Quando si parla di categorizzazione fallita andrebbe fatta una precisazione: in modo implicito si é probabilmente rinunciato alla introduzione di una definizione vera e propria di questo concetto ma non si può, allo stesso tempo, negare l’utilità di questa espressione per abbattere le barriere linguistiche e denominare un fenomeno che diventa così comprensibile, nei suoi tratti, in tutti il mondo.

L’uso globale del termine induce a riflettere sulla sua portata, alla luce del fatto che ogni Stato mantiene poi una definizione autonoma e spesso non esattamente corrispondente della realtà criminale associativa.

Anche rapportando il discorso alla Convenzione di Palermo sembra, almeno per certi versi, riduttivo ed arduo sovrapporre la categoria a quella di gruppo criminale organizzato.

A livello comunitario sono emersi vari tentativi di definizione, che indubbiamente fungono da criterio orientatore ma che spesso si scontrano con realtà terminologiche più o meno corrispondenti fortemente radicate in sede nazionale. Preso atto della necessarietà di un’espressione globale, ci si interroga sulla utilità di una definizione ufficiale su scala internazionale, che assuma quindi un valore universale e che risolva il sotteso problema di “legal certainty” che inevitabilmente si pone.

Ogni livello, a partire da quello statale fino ad attivare a quello internazionale, presenta una propria definizione di organized crime, sovente con tratti non del tutto conformi.

Lascia perplessi la scelta della TOC Convention di non assumere una posizione precisa sul punto: poteva essere l’occasione persa per introdurre una definizione mancante?

Probabilmente l’ambivalenza concettuale91 che da sempre accompagna l’espressione ne favorisce un uso, con valenza sociale e non solo giuridica, che “abbatte” le barriere linguistiche.

Le “maglie strette” di una definizione potrebbero, infatti, generare il rischio di non identificazione in un’espressione unica da parte di realtà giuridiche con caratteri diversi: si potrebbe forse vedere la scelta delle Nazioni Unite come un’opzione politico-criminale “ponderata” ed attuata proprio al fine di armonizzare le varie legislazioni, senza generare problemi ulteriori inevitabilmente legati ad una determinatezza e tassatività terminologica che non tutti gli Stati sono abituati ad affrontare.

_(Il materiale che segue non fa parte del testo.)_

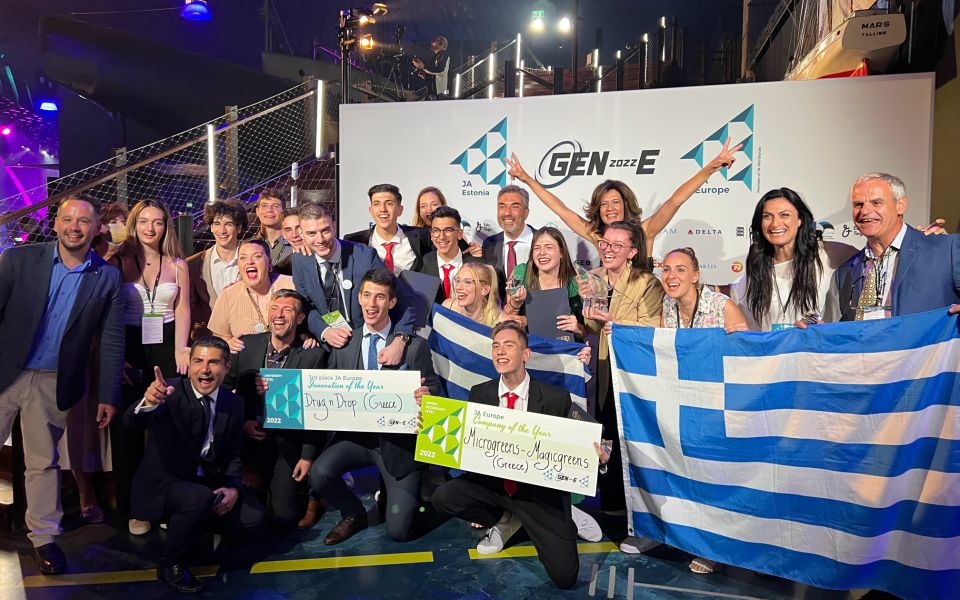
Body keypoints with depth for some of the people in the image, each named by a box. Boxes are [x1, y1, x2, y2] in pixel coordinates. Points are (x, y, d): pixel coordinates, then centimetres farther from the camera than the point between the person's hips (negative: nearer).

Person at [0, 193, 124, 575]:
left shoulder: (107, 278, 0)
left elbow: (111, 341, 0)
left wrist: (109, 396, -1)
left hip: (52, 384, 0)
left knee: (43, 462, 11)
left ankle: (44, 537, 25)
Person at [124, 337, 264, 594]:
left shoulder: (234, 403, 0)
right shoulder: (170, 392, -16)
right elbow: (131, 422, -35)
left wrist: (233, 488, -10)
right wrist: (148, 403, -58)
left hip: (208, 481, 5)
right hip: (164, 482, -5)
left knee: (251, 517, -12)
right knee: (201, 498, -35)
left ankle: (186, 520, 16)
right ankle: (169, 564, -7)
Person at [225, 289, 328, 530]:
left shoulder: (314, 355, -8)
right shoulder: (246, 344, 0)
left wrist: (308, 457, -8)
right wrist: (241, 422, -8)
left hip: (288, 447, -2)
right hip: (249, 439, 2)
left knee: (284, 518, -3)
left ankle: (306, 492, 29)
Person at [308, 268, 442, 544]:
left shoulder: (415, 346, -7)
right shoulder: (343, 345, 2)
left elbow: (435, 393, -5)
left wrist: (425, 396, -27)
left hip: (399, 439, -2)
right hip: (355, 434, 3)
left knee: (398, 530, -8)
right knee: (319, 473, -26)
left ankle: (406, 497, 31)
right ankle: (353, 515, 9)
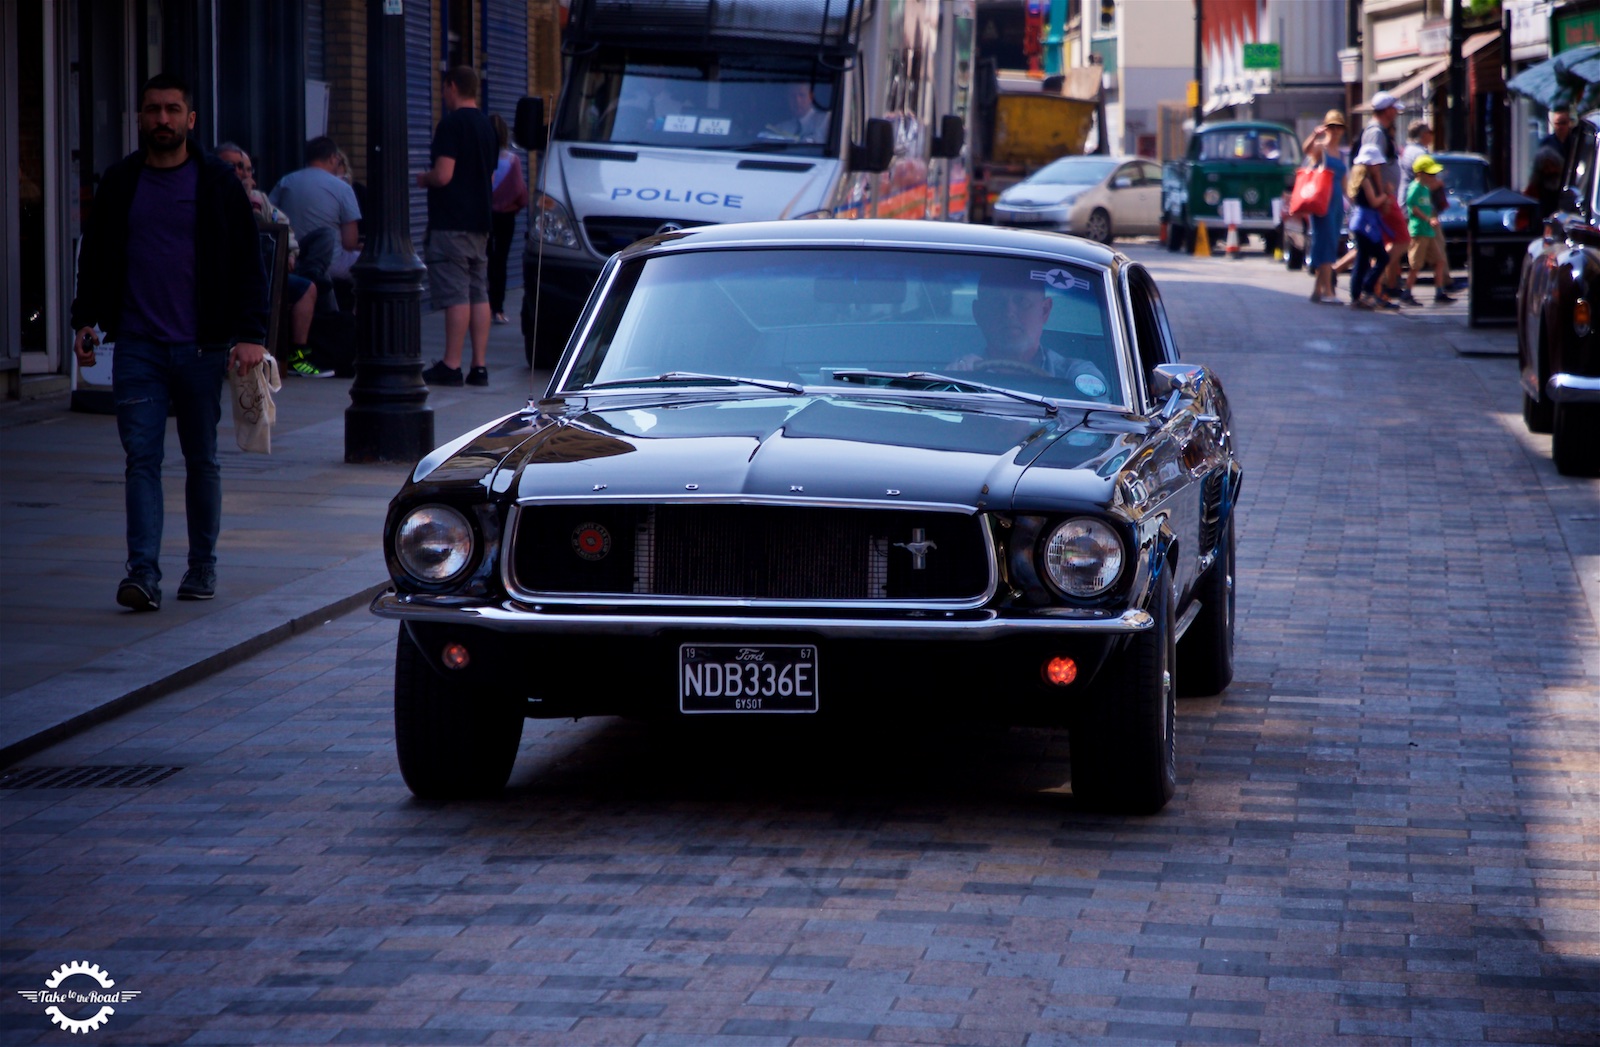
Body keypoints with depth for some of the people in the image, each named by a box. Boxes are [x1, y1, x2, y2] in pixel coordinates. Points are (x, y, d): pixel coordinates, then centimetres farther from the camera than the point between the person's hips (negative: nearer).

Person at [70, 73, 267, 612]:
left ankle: (202, 565, 21)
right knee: (141, 456, -8)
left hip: (202, 346, -1)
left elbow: (247, 264, 1)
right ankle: (143, 572, -13)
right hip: (137, 346, 1)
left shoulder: (218, 183, 1)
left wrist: (251, 334, -8)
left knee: (202, 459, 9)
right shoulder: (119, 182, 7)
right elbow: (95, 254, 16)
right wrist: (85, 319, 5)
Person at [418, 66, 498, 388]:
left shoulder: (451, 125, -12)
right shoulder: (486, 126, 15)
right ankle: (479, 366, 7)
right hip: (480, 221, 8)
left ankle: (451, 365, -9)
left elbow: (443, 175, -20)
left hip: (452, 223, -8)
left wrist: (423, 179, 0)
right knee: (479, 293, 7)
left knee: (456, 295, -9)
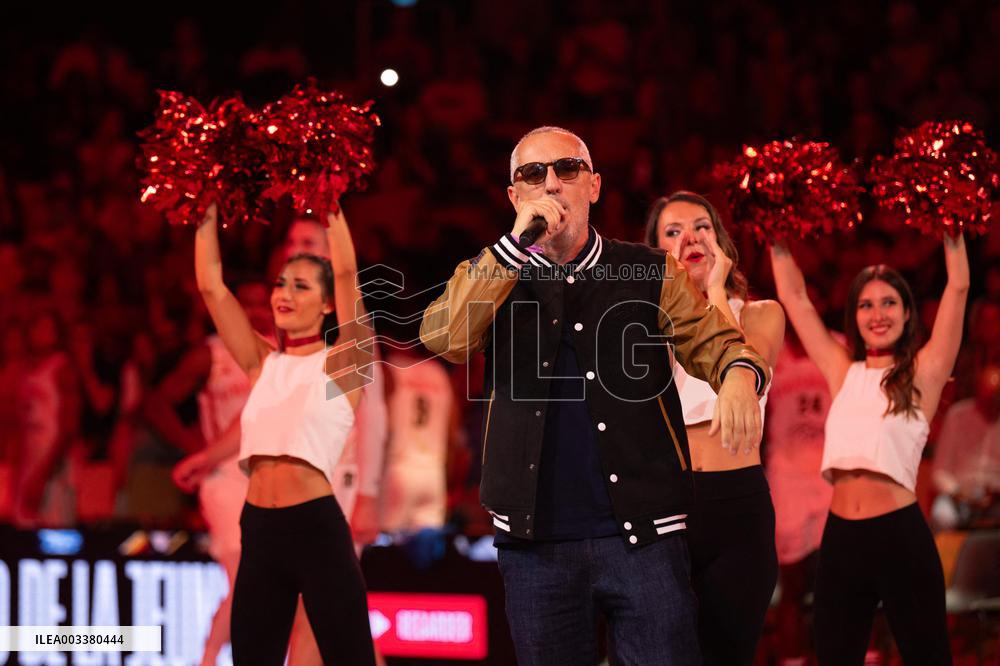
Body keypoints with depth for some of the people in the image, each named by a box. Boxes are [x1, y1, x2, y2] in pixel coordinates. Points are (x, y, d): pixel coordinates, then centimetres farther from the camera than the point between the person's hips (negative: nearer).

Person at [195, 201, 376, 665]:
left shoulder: (340, 364, 1)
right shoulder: (263, 363, 13)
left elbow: (346, 271, -10)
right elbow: (210, 286, 10)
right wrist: (208, 214, 6)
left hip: (316, 528, -5)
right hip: (259, 530, 5)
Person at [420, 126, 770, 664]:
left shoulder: (649, 274, 8)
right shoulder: (490, 279, 8)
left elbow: (713, 343, 2)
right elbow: (442, 338, -10)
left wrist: (739, 375, -23)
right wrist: (517, 242, -17)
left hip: (642, 538, -1)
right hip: (536, 543, 1)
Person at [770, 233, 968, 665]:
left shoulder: (923, 373, 4)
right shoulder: (842, 373, 13)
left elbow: (958, 287, 1)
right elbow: (794, 297, 17)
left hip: (900, 536, -4)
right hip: (840, 537, 4)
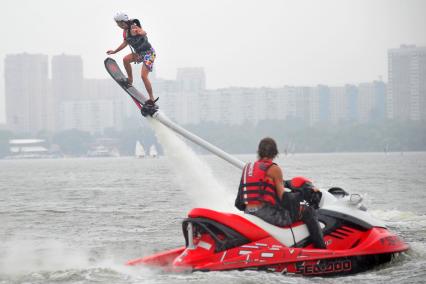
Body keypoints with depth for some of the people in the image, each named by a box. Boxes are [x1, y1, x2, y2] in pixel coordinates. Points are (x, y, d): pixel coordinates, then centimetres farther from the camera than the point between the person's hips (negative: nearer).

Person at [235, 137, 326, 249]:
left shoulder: (247, 167, 14)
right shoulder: (274, 169, -6)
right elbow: (283, 197, -10)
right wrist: (305, 193, 0)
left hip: (249, 213, 8)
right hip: (267, 213, -8)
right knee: (308, 211, 0)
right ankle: (322, 250, -5)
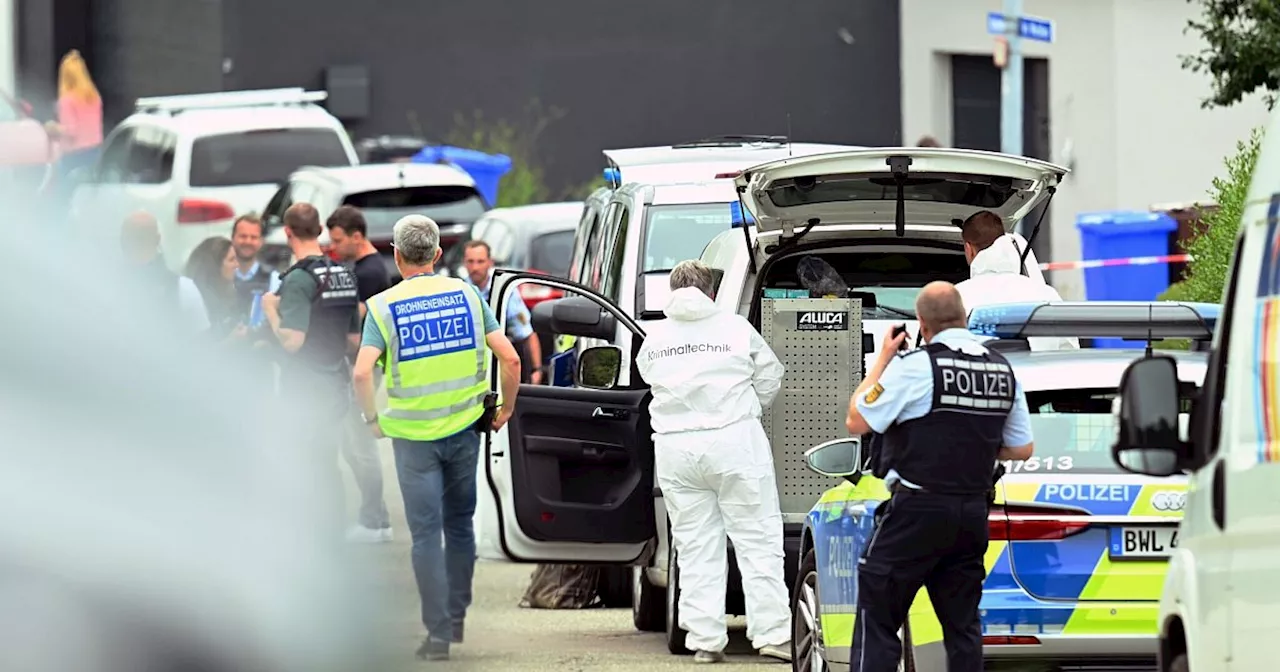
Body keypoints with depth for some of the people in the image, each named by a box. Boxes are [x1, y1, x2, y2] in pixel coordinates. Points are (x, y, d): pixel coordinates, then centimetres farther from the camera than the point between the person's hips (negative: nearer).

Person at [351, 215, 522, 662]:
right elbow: (510, 359, -5)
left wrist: (372, 419, -3)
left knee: (426, 532, 2)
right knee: (459, 524, 19)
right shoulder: (467, 296, 0)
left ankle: (438, 634, -1)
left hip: (413, 434, -3)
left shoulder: (384, 306, -7)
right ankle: (456, 617, 28)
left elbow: (362, 373, -18)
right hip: (463, 428, 3)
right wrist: (506, 409, 9)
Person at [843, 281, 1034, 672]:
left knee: (877, 622, -3)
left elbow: (857, 421, -8)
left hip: (918, 511, -6)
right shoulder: (1003, 372, 7)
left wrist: (883, 359, 1)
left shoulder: (915, 368, -13)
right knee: (962, 624, 12)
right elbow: (1021, 449, 14)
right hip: (973, 514, 6)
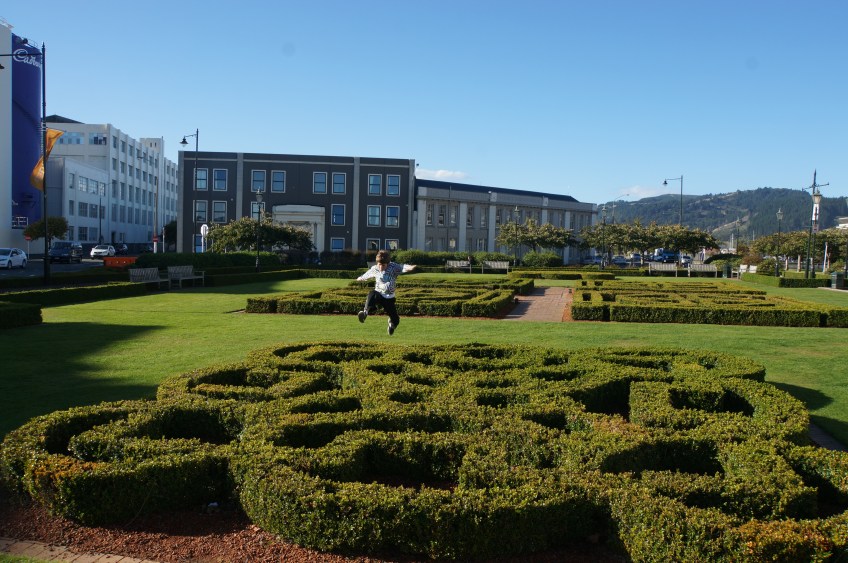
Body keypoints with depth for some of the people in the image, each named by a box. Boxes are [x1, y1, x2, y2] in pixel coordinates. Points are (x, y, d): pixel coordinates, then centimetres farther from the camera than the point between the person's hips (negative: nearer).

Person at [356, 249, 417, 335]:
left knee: (396, 320, 3)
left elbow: (402, 267, -37)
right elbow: (367, 274, 19)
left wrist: (409, 267, -60)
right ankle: (365, 312, -49)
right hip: (378, 295, 0)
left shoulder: (393, 267, -15)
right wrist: (361, 278, 40)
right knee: (372, 293, -38)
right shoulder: (374, 269, -4)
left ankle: (391, 323, 39)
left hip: (389, 298, 0)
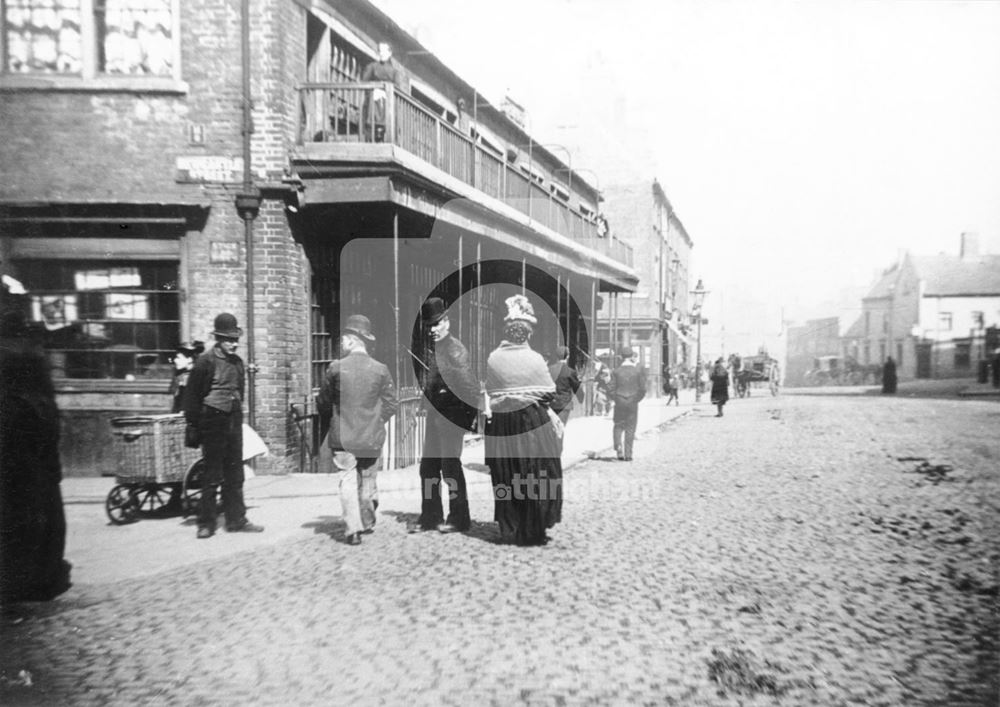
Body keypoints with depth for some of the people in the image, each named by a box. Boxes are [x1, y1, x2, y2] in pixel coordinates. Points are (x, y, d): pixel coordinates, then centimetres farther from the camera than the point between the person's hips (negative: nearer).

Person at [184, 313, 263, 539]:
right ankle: (206, 523, 11)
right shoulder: (206, 361, -9)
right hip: (213, 421, -6)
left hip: (234, 421, 6)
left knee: (235, 475, 10)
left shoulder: (237, 362, 10)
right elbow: (192, 394, -8)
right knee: (213, 476, -1)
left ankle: (236, 520, 18)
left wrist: (238, 415, 14)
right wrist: (194, 425, -9)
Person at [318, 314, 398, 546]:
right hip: (372, 438, 2)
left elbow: (323, 402, 0)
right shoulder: (380, 370, -5)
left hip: (342, 437, -2)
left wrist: (327, 427, 16)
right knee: (367, 481, 18)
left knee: (347, 481, 5)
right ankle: (367, 523, 30)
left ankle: (353, 529, -2)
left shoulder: (336, 368, -9)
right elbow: (392, 404, -1)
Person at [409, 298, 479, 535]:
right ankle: (430, 516, 22)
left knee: (450, 464, -2)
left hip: (452, 413, -8)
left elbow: (469, 382, -16)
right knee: (428, 466, 11)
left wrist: (474, 413, -18)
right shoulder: (430, 347, 10)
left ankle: (459, 518, 11)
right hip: (434, 412, 8)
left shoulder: (456, 349, -12)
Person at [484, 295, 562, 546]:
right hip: (532, 422, -2)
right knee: (536, 479, 9)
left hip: (500, 425, 3)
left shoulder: (493, 358, -2)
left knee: (505, 480, 12)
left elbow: (489, 393, 2)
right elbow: (549, 393, -2)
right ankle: (532, 532, 14)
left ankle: (509, 530, 19)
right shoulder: (534, 359, -8)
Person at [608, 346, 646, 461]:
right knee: (630, 429, 7)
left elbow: (610, 389, -5)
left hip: (619, 403, 0)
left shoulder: (616, 371, -3)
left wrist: (615, 399, 10)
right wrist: (637, 399, 10)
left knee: (618, 426, 16)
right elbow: (642, 389, -5)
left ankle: (618, 446, -5)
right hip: (633, 404, 0)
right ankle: (628, 454, 7)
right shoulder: (639, 370, -4)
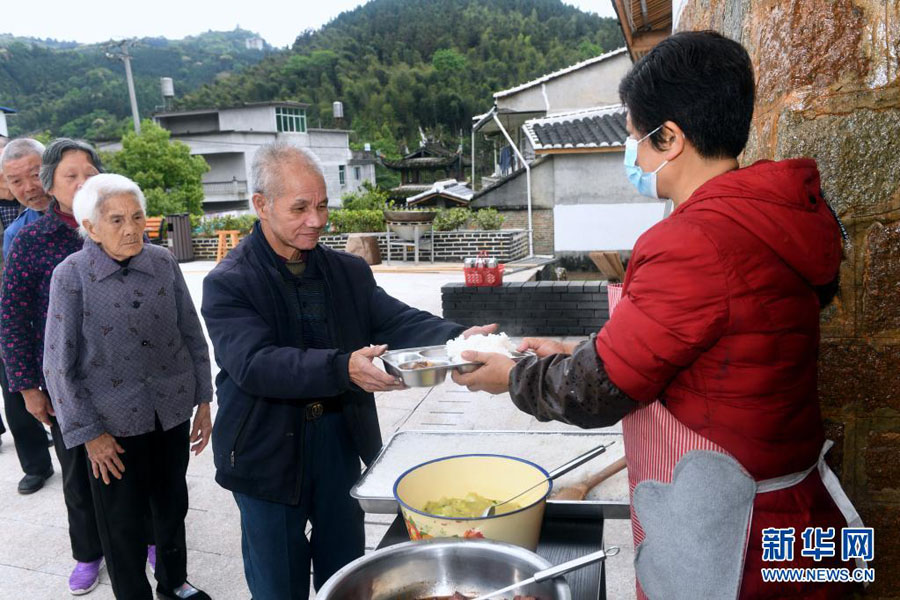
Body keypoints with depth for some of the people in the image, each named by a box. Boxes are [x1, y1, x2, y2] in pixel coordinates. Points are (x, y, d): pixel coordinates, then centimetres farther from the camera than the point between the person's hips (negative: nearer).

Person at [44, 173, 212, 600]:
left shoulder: (164, 263, -5)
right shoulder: (71, 275, -12)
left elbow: (192, 335, 3)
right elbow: (59, 364, -8)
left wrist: (203, 401, 4)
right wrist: (88, 434, -8)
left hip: (173, 412, 3)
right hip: (115, 423, -3)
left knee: (172, 505, 20)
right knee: (123, 522, 12)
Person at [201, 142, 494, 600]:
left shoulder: (348, 271, 4)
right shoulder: (228, 284, -12)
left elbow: (399, 321, -6)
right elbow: (255, 364, -26)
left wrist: (457, 338, -25)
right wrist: (344, 368, -39)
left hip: (342, 442, 4)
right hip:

La denunciata lacuna terminologica andrebbe inquadrata non tanto in un esempio di categorizzazione fallita, con inevitabili ripercussioni a livello di legalità e di certezza del diritto, ma come una precisa scelta di assunzione di un carattere sociale più che giuridico, in attesa che maturino i tempi per introdurre una definizione universale di questo concetto, che per il momento ha l’importante merito di sintetizzare in un espressione genericamente accettata una intera e spesso fortemente eterogenea realtà criminale.

91 Denunciata da MITSILEGAS, From national to global, from empirical to legal: the ambivalent

concept of transnational organized crime, in AA. VV., Critical reflections on transnational organized crime, money laundering and corruption, Beare, University of Toronto Press, 2003, 55.